Bei der mündlichen Verhandlung vom wurde darauf verwiesen, daß der Zubau nach Abbruch der in seinem Bereich bestehenden (alten) Lagerhalle erfolgt und den Plänen nach auch verschiedene bauliche Maßnahmen im Altbestand zu entnehmen sind, woraus sich u.a. ergebe, daß im dritten Obergeschoß des Altbaues keine Produktion oder Lagerung mehr erfolgt. Das Grundstück ist laut Flächenwidmungsplan gemäß § 13 des Tiroler Raumordnungsgesetzes (ROG) als Gewerbe- und Industriegebiet ausgewiesen, wobei gemäß § 13 Abs. 2 leg. cit. die Einschränkung besteht, daß nur Betriebsanlagen errichtet werden dürfen, die für die Bewohner der benachbarten Gebiete keine Gefahr für Leben und Gesundheit, insbesondere auch durch Rauch-, Staub- oder Lärmentwicklung befürchten lassen (Einschränkung wie im Mischgebiet nach § 14 Abs. 1 ROG). Weiters besteht ein Bebauungsplan. Der hochbautechnische Sachverständige erklärte das Bauvorhaben als zulässig.
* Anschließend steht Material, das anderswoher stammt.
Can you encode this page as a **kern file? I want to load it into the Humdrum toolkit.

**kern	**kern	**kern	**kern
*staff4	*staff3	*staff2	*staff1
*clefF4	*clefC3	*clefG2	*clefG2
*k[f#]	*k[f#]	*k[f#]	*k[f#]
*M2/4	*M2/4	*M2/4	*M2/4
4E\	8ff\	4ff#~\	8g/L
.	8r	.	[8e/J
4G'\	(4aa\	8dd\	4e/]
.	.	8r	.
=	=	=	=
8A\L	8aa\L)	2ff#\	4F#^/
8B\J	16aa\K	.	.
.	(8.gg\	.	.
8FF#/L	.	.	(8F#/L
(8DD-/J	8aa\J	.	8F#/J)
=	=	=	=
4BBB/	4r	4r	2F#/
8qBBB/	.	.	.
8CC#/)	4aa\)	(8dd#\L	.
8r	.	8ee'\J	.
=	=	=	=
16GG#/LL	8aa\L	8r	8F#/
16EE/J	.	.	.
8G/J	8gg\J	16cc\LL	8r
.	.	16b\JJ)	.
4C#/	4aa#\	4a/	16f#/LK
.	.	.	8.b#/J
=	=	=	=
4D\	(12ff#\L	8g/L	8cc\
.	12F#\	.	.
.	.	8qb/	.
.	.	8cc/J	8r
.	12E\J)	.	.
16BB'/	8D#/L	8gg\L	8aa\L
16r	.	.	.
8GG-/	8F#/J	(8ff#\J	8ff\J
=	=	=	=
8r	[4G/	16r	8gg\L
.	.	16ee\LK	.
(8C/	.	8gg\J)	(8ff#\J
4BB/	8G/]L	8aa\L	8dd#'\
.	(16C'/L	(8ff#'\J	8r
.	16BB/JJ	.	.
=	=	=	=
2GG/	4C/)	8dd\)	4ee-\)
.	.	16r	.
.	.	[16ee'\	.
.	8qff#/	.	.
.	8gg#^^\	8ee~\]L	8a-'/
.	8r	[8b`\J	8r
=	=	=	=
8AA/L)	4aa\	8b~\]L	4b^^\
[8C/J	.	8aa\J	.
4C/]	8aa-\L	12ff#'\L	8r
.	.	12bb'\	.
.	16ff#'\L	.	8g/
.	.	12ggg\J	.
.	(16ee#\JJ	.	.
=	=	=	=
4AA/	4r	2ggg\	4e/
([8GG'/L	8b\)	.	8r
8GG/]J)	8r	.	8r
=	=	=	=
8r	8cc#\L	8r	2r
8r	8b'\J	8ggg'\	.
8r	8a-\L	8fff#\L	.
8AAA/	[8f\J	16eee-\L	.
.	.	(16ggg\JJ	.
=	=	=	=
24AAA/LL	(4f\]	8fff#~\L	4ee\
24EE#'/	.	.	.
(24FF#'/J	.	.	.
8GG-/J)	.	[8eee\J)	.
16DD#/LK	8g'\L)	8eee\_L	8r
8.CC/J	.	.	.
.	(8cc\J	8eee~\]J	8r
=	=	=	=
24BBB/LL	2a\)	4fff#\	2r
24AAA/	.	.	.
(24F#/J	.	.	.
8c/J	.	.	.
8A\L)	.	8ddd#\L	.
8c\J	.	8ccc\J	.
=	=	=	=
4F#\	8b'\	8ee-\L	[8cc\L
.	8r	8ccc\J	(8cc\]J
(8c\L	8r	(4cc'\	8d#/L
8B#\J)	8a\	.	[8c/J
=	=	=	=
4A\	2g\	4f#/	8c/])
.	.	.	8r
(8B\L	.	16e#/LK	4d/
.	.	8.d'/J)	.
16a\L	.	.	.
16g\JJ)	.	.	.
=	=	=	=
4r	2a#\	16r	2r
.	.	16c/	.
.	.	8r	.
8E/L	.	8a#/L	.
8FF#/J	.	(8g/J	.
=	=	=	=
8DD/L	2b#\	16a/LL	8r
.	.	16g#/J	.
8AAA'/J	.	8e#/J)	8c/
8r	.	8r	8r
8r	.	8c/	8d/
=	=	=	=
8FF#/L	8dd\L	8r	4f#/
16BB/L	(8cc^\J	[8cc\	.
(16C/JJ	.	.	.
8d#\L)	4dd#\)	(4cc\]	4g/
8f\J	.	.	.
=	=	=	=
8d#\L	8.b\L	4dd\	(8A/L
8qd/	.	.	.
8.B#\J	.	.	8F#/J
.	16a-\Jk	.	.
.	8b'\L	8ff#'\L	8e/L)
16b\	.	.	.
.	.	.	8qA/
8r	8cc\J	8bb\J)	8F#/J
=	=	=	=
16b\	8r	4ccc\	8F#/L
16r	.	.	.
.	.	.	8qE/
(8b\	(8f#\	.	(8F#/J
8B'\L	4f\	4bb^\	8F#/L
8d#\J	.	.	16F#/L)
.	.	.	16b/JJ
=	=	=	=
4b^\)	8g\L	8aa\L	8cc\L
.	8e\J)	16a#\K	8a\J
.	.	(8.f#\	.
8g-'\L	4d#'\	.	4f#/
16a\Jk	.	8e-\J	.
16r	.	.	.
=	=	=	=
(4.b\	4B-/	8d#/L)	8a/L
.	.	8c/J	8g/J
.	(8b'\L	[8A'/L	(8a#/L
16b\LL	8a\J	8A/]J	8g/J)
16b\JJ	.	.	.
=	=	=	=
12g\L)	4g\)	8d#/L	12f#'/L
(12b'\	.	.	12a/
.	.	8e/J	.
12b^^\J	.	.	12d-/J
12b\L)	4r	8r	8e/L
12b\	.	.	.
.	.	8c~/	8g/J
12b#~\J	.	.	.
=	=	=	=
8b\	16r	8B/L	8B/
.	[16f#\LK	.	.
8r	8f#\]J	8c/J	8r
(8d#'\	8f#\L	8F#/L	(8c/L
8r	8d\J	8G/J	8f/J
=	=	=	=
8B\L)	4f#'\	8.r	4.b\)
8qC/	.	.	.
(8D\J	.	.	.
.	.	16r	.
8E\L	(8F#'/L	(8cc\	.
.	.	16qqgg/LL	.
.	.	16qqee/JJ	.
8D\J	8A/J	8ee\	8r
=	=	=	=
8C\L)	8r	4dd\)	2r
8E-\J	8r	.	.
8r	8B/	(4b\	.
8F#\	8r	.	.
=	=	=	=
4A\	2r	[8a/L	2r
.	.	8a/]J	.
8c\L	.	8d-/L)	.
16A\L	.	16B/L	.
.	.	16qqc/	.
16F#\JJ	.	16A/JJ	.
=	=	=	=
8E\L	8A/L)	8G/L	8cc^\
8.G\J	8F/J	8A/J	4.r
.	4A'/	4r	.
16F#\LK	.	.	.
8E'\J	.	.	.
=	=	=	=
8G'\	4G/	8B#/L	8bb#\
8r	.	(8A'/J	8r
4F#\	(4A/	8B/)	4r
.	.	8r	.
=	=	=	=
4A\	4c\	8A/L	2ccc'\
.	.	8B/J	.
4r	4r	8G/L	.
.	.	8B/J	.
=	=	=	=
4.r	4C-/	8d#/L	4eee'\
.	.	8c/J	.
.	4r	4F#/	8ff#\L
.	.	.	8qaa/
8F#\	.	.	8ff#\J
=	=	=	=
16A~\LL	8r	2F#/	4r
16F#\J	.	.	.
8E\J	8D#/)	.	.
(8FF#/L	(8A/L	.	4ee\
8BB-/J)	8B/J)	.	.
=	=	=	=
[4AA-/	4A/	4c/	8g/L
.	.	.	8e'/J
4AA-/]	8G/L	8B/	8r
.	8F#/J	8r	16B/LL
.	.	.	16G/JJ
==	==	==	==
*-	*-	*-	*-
Die mitbeteiligten Parteien (Nachbarn) erhoben verschiedene Einwendungen.
Die Erstbeschwerdeführerin legte in der Folge ein schalltechnisches Gutachten vom , ein Gutachten betreffend eine Immissionsprognose bezüglich Staub sowie ein Gutachten über Erschütterungen (Bestandsaufnahme) vom vor (Vibrationen durch den Betrieb von Webautomaten), wobei u.a. auch Messungen am Haus der erstmitbeteiligten Partei (mehr als 50 m südlich des Altbestandes jenseits der M-Straße gelegen) erfolgten. Laut Vergleich mit ÖNORM S 9010 und DIN 4150 Teil 2 ergab sich bezüglich der Erschütterungen, daß die Fühlschwelle bzw. die zulässigen Werte weit unterschritten werden. Da sich die der Gemeinde zur Verfügung stehenden Amtsärzte fachlich zur Begutachtung nicht berufen fühlten, aber auf zwei anerkannte Fachärzte, nämlich Univ.-Prof. Dr. K. (Universität Innsbruck) und OMR Doz. Dr. B. (Vorstand des arbeitsmedizinischen Zentrums in Hall), verwiesen, wurde letzterer mit der Begutachtung betraut. Doz. Dr. B. führte in seinem Gutachten vom hinsichtlich der Erschütterungen aus, daß nach den durchgeführten Messungen die Grenzwerte der Erschütterungen, bei denen von einer Gefährdung gesprochen werden könne, nicht einmal zur Hälfte erreicht werden. Die Schwingstärke mit 0,03 bis 0,05 liege weit unter der laut ÖNORM festgelegten Fühlschwelle von 0,1. Zusammengefaßt legte der Sachverständige dar, daß nach den vorliegenden Meßdaten und bei Einhaltung der technischen Auflagen für die Bau- und Lieferfirmen (Maschinen, Klimaanlage, Filter, Schalldämpfer etc.), wie in den Sachverständigengutachten detailliert beschrieben, nach dem derzeitigen medizinischen Wissen durch die Verlegung der Anlage der Weberei keine Gefahr einer Gesundheitsschädigung der in der Umgebung wohnenden Menschen bestehe. Die mitbeteiligten Parteien gaben hiezu am eine schriftliche Stellungnahme ab.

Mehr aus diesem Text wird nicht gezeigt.